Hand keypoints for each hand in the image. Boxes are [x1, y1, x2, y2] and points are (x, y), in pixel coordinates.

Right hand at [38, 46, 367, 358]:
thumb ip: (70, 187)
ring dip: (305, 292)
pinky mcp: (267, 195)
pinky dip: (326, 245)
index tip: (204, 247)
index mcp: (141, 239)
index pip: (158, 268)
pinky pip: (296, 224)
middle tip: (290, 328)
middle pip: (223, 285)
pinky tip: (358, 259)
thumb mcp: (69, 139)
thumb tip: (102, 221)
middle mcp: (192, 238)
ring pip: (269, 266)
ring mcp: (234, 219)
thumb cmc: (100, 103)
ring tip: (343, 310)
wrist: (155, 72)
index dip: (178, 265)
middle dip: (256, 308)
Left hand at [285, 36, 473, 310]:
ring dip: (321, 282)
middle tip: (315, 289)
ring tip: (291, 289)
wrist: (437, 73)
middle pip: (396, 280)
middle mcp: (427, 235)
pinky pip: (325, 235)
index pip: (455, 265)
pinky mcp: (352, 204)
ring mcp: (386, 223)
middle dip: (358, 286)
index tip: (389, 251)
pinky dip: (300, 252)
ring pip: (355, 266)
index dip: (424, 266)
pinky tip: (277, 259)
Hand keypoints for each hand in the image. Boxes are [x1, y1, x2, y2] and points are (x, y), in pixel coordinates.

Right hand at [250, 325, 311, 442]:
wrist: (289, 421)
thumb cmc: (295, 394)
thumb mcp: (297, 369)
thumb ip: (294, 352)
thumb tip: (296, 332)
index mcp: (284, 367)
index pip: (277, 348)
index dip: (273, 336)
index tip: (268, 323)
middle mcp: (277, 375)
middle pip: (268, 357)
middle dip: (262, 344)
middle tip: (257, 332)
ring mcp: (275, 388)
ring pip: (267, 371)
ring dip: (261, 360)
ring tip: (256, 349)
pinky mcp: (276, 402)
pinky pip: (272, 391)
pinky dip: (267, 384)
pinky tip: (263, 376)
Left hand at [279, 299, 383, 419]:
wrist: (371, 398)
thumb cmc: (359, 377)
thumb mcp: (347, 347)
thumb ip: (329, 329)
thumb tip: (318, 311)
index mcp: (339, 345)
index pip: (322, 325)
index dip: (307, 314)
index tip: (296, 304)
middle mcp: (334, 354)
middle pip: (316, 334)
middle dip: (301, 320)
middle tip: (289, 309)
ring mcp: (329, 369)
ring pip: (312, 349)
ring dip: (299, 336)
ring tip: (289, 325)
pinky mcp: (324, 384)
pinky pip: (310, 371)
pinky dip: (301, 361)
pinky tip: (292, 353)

____

Exercise » With the line containing "middle dip: (301, 320)" as the first, output each line through the final line of the entries above, exactly.

Task answer »
middle dip: (301, 320)
middle tip: (289, 309)
ring mcp: (329, 369)
ring pip: (312, 349)
ring dip: (299, 336)
ring tip: (289, 325)
pinky mcp: (324, 384)
pinky pip: (310, 371)
pinky dip: (301, 361)
pinky tip: (292, 353)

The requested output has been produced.